Power at Niagara
Legends and Folklore of Niagara
In June 1911 Lincoln J. Beachey flew a biplane from Niagara Falls, New York to the Canadian Rapids. He flew right over the brink of the Horseshoe Falls, along the Niagara Gorge and then under the arches of the Falls View Bridge. He commented afterwards "it was a flight filled with more dangers than you can imagine. ...I was never in such treacherous air currents" Beachey died just four years later performing stunts at the Panama-Pacific Exhibition in San Francisco.
Bobby Leach born in Cornwall, England was a circus stuntman. How he arrived in North America we do not know. His goals were to complete a "triple challenge" of the Falls and the Niagara River.

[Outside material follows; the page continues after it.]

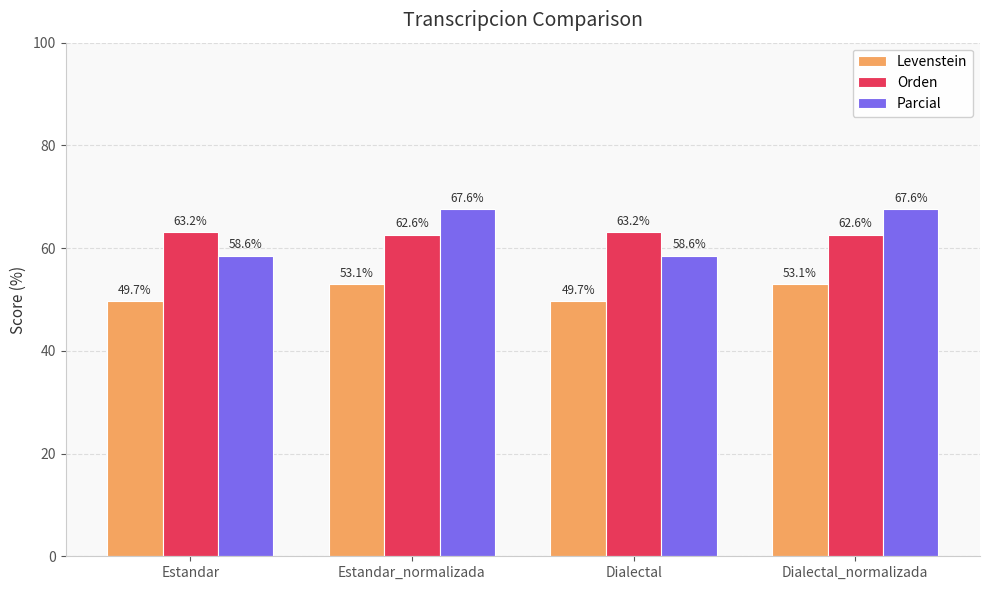

What is the minimum value for Orden?

62.6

- a barrel trip through the Rapids to the Whirlpool
- a barrel trip over the Falls
- a parachute jump from the Upper Suspension Bridge into the River, just upstream from the Rapids
In the summer of 1910 he made his first attempt, but became stuck in a eddy in the Whirlpool and had to be rescued by the famous Niagara Riverman "Red Hill Senior". On July 25, 1911 he made the trip successfully, but not undamaged. He received two broken knee caps and a broken jaw. His became the first successful navigation of the Falls. He returned to Niagara Falls in the 20s for his final stunt, parachuting off the Upper Suspension Bridge. Rumour has it that he did not parachute from the Bridge but rather from a plane and that the wind forced him to land in a corn field in Canada. While visiting New Zealand, Bobby Leach slipped on an orange peel, fracturing his leg. Gangrene set in and Bobby Leach died on April 26, 1926.
Sam Patch was the first of Niagara's many daredevils. In October 1829 the 22 year old jumped off a platform at the top of a 98 foot high ladder set up below Goat Island, not far from the Cave of the Winds. He survived. On November 6, 1829 he attempted a jump from the Genesee Fall in Rochester, New York. This time he did not survive.